Description of the task: Below are records; copy every line among them that contains the word "down".

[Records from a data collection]
____________________

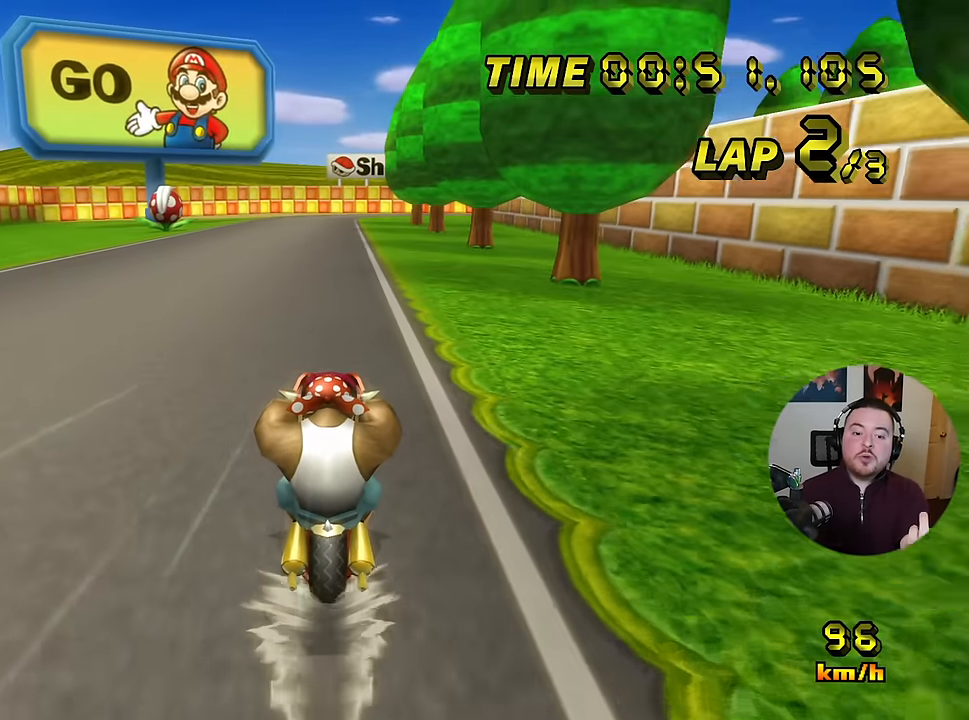
{"buttons": ["C"], "left_stick": "center", "events": []}
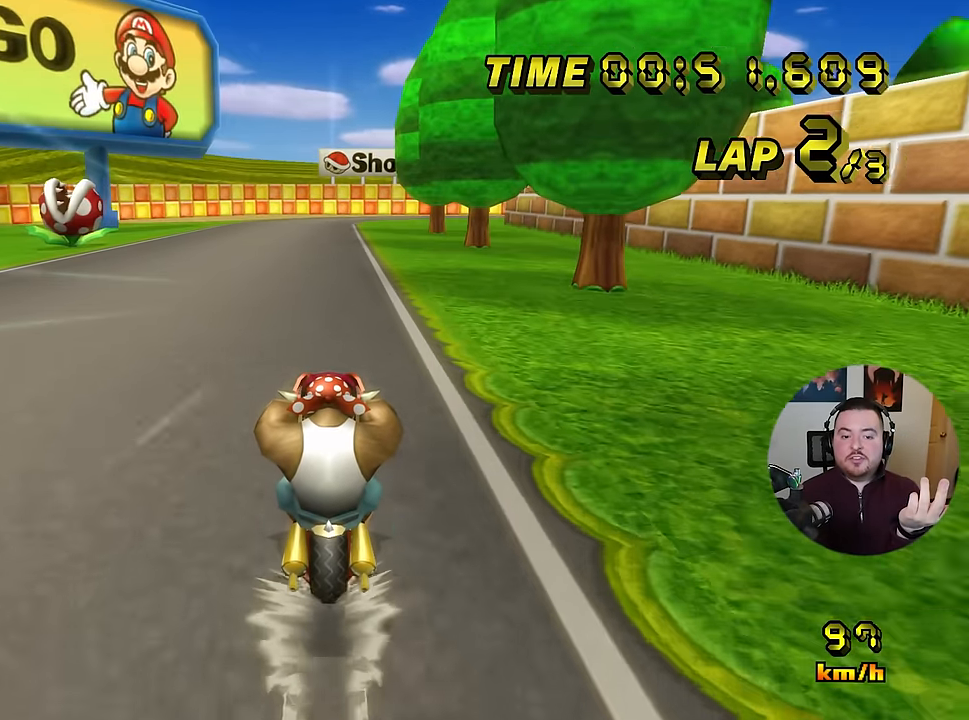
{"buttons": ["C"], "left_stick": "center", "events": []}
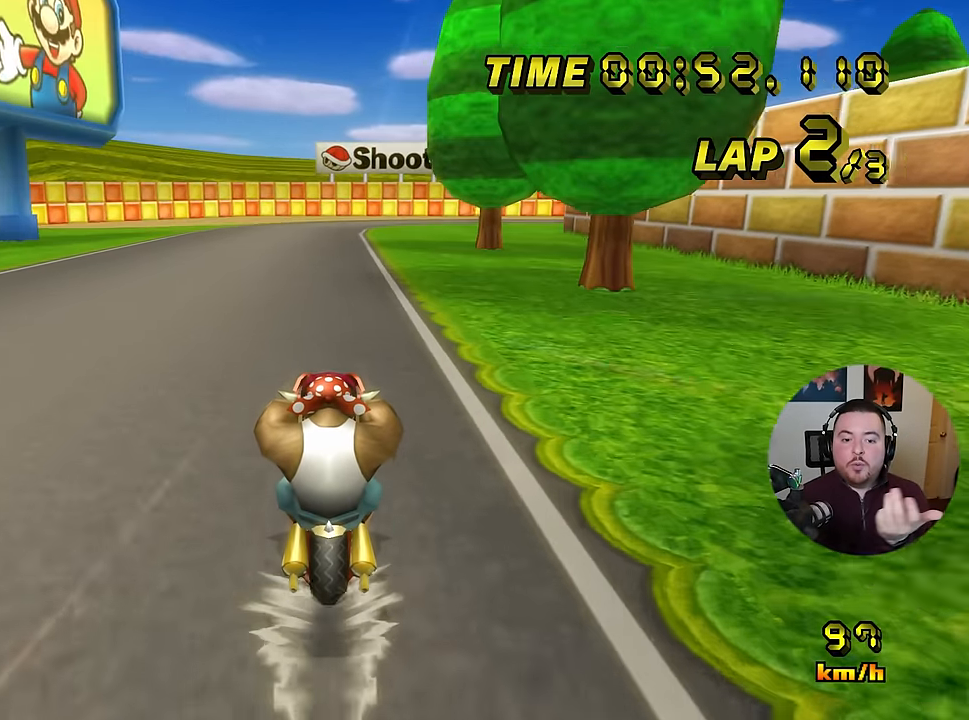
{"buttons": ["C"], "left_stick": "center", "events": []}
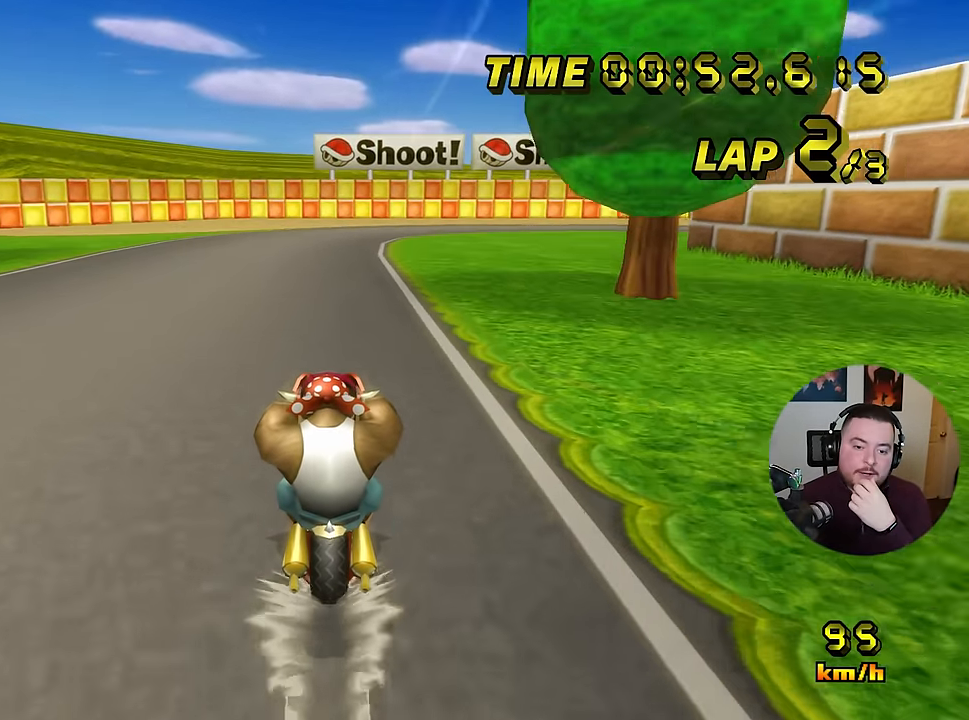
{"buttons": ["C"], "left_stick": "center", "events": [[33, "left_stick", "left"], [100, "left_stick", "center"]]}
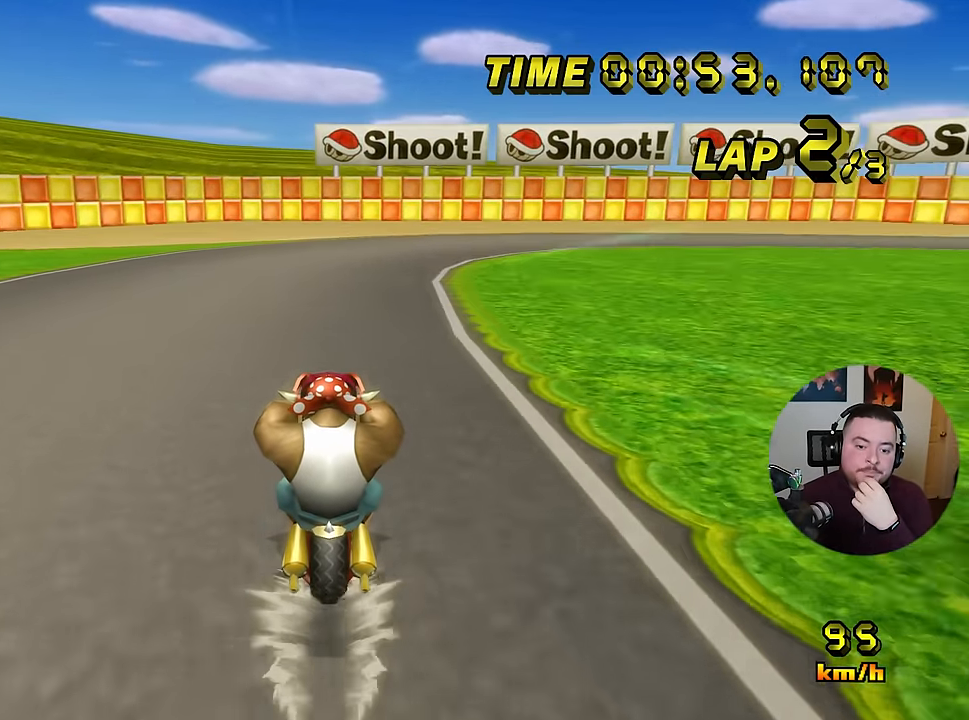
{"buttons": ["C", "Z"], "left_stick": "right", "events": [[183, "Z", "down"], [200, "left_stick", "right"]]}
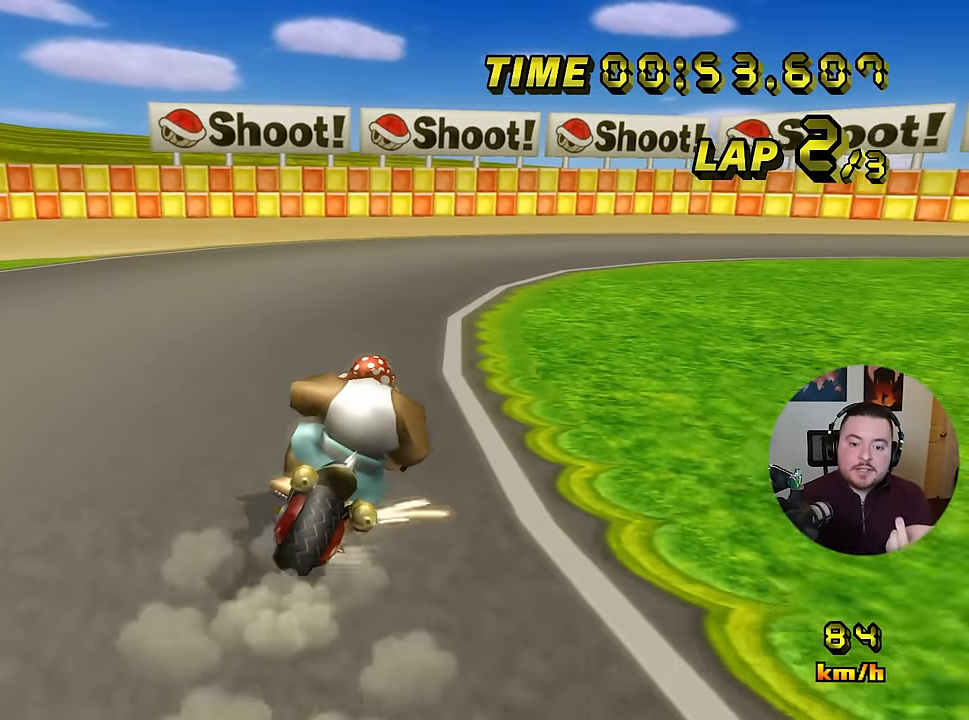
{"buttons": ["C", "Z"], "left_stick": "right", "events": []}
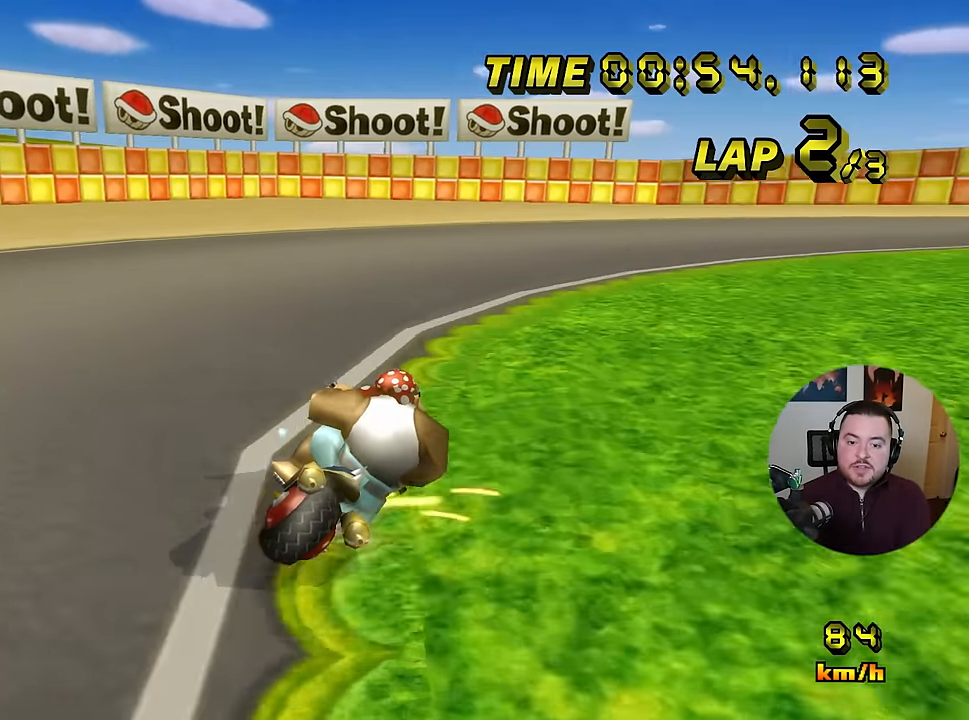
{"buttons": ["C", "Z"], "left_stick": "right", "events": []}
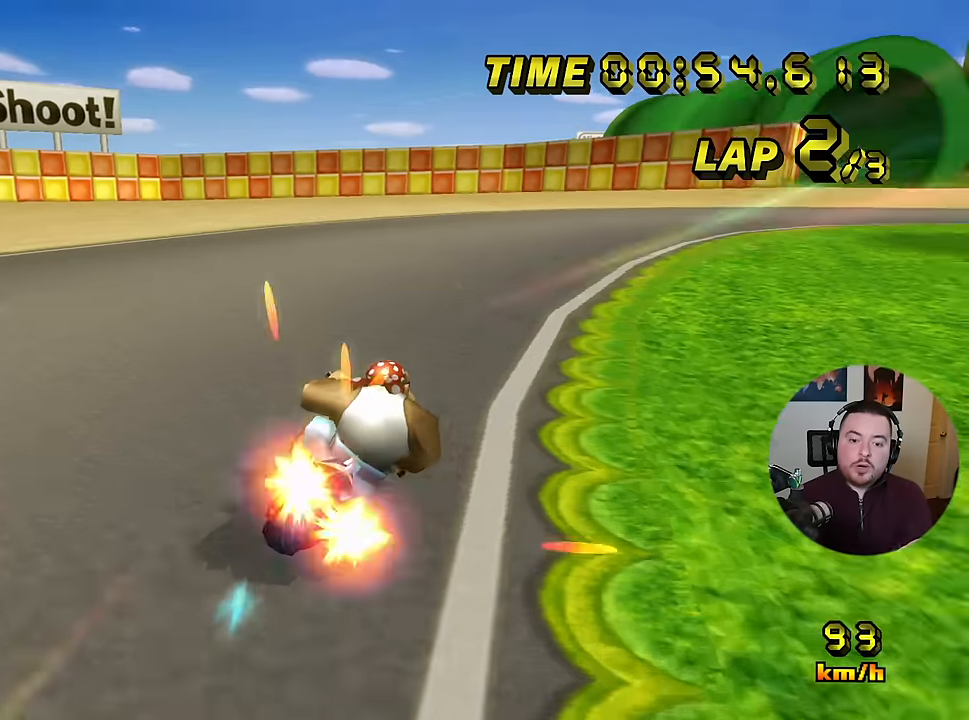
{"buttons": ["C", "Z"], "left_stick": "right", "events": [[83, "Z", "up"], [117, "Z", "down"]]}
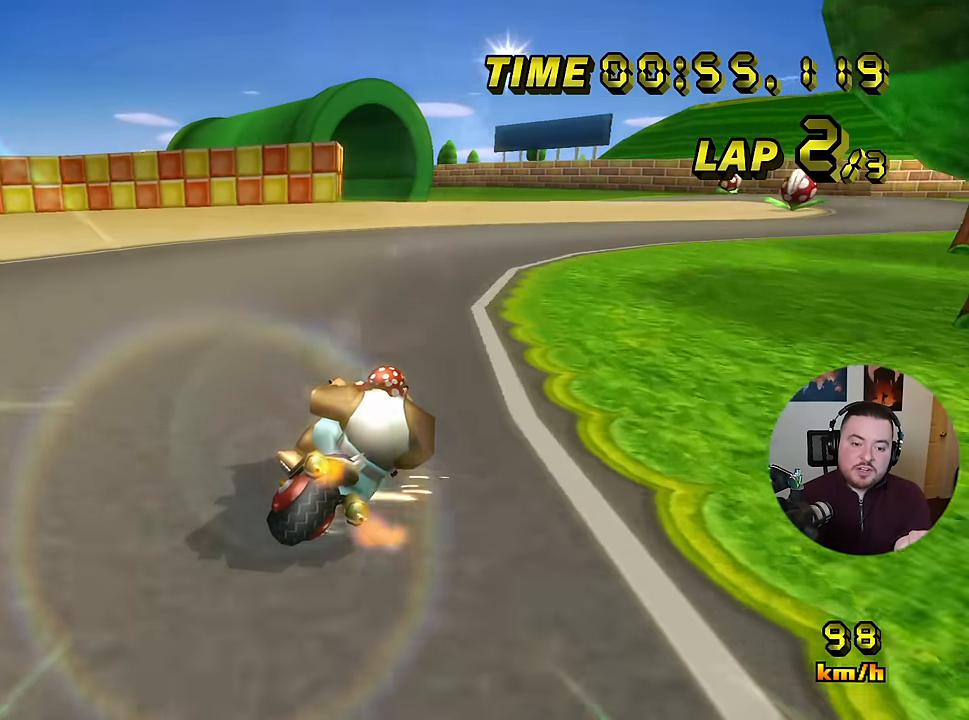
{"buttons": ["C", "Z"], "left_stick": "up-right", "events": [[100, "left_stick", "up-right"]]}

____________________

Exercise response:
{"buttons": ["C", "Z"], "left_stick": "right", "events": [[183, "Z", "down"], [200, "left_stick", "right"]]}
{"buttons": ["C", "Z"], "left_stick": "right", "events": [[83, "Z", "up"], [117, "Z", "down"]]}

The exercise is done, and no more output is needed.